Barnabus hollers with grief and rage, stamping his feet. My daddy displays a more quiet anger, but it's no less deadly as he turns to me slowly. "Young lady…. this is all your doing, isn't it?"

I stand my ground. "If you're meaning did I help them have their Toasting… yes, sir, I sure did – they love each other. That's all that matters."

Barnabus stifles a strange moan behind his hand. "My daughter…. My daughter…." he's muttering, half-crazed before howling into the wind. "BELLE!"

I try in vain to shush him. "Mr. Foley, leave them alone…. Leave them be!"

"Like hell I will!"

Daddy is shaking his head with deep disappointment. "I should have known you would do something like this – after all, you had a taste for Seam once yourself, before you learned better."

My azure eyes nearly cloud over with thunderous rage. "Don't," I shake my head, jaw clenched tight. "Don't you dare bring Haymitch into this!" I snap the threat viciously, hissing like a feral cat. "I did it because Belle is my best friend – always has been, always will be. I don't give a damn if her husband is Seam!"

Daddy glowers at me, and I wonder just how long it will be before he forgives me for my perceived transgression. Finally, he lifts a hand.
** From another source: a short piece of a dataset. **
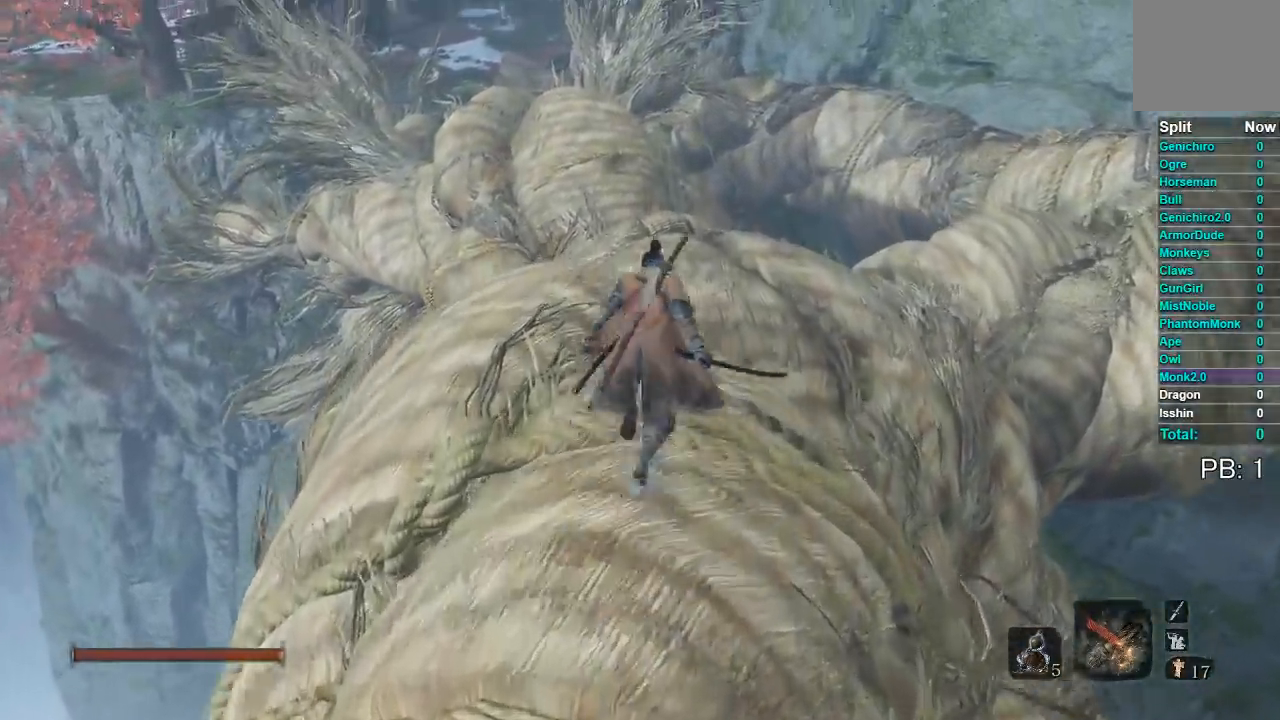
{"buttons": ["B"], "left_stick": "up", "right_stick": "center", "events": [[83, "right_stick", "down-left"], [150, "right_stick", "center"]]}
"Nothing more to be done about it now. Let's go, boys! Let's clear out!"

And the posse slumps, defeated, out of the Village, while I stare after them. Crossing to the rocking chair on my front porch, I sink heavily into it, the motion lulling me into an uneasy sleep.

The moon is high and full in the sky by the time Danny arrives with our son, and carries us both to bed.